WORKING DATA:
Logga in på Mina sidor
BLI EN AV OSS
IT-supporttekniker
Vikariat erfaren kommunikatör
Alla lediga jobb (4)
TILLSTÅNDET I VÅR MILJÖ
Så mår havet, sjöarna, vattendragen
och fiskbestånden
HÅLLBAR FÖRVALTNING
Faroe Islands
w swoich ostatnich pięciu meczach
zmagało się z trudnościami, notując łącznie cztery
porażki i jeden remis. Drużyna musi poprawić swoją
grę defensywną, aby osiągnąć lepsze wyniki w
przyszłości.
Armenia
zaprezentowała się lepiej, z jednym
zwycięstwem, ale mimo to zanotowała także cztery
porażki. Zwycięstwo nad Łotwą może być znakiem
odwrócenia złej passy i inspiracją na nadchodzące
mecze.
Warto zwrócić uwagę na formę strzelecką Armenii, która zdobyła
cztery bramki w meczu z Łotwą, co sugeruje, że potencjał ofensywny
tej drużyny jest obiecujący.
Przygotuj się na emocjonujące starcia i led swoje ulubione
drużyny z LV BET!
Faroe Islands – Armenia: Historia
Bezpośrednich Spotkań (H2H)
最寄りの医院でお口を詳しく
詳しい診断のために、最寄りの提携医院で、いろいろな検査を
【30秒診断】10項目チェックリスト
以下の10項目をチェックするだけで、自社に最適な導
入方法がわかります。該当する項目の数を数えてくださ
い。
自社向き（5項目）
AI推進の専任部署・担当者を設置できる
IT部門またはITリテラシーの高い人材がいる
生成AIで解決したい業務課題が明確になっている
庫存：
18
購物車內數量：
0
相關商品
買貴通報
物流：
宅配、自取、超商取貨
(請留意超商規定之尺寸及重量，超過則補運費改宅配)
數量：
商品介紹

WORK REQUIRED:
Copy the items above again, changing every "Faroe Islands" to "Wyspy Owcze" and leaving everything else the same.

EXERCISE ANSWER:
Logga in på Mina sidor
BLI EN AV OSS
IT-supporttekniker
Vikariat erfaren kommunikatör
Alla lediga jobb (4)
TILLSTÅNDET I VÅR MILJÖ
Så mår havet, sjöarna, vattendragen
och fiskbestånden
HÅLLBAR FÖRVALTNING
Wyspy Owcze
w swoich ostatnich pięciu meczach
zmagało się z trudnościami, notując łącznie cztery
porażki i jeden remis. Drużyna musi poprawić swoją
grę defensywną, aby osiągnąć lepsze wyniki w
przyszłości.
Armenia
zaprezentowała się lepiej, z jednym
zwycięstwem, ale mimo to zanotowała także cztery
porażki. Zwycięstwo nad Łotwą może być znakiem
odwrócenia złej passy i inspiracją na nadchodzące
mecze.
Warto zwrócić uwagę na formę strzelecką Armenii, która zdobyła
cztery bramki w meczu z Łotwą, co sugeruje, że potencjał ofensywny
tej drużyny jest obiecujący.
Przygotuj się na emocjonujące starcia i led swoje ulubione
drużyny z LV BET!
Wyspy Owcze – Armenia: Historia
Bezpośrednich Spotkań (H2H)
最寄りの医院でお口を詳しく
詳しい診断のために、最寄りの提携医院で、いろいろな検査を
【30秒診断】10項目チェックリスト
以下の10項目をチェックするだけで、自社に最適な導
入方法がわかります。該当する項目の数を数えてくださ
い。
自社向き（5項目）
AI推進の専任部署・担当者を設置できる
IT部門またはITリテラシーの高い人材がいる
生成AIで解決したい業務課題が明確になっている
庫存：
18
購物車內數量：
0
相關商品
買貴通報
物流：
宅配、自取、超商取貨
(請留意超商規定之尺寸及重量，超過則補運費改宅配)
數量：
商品介紹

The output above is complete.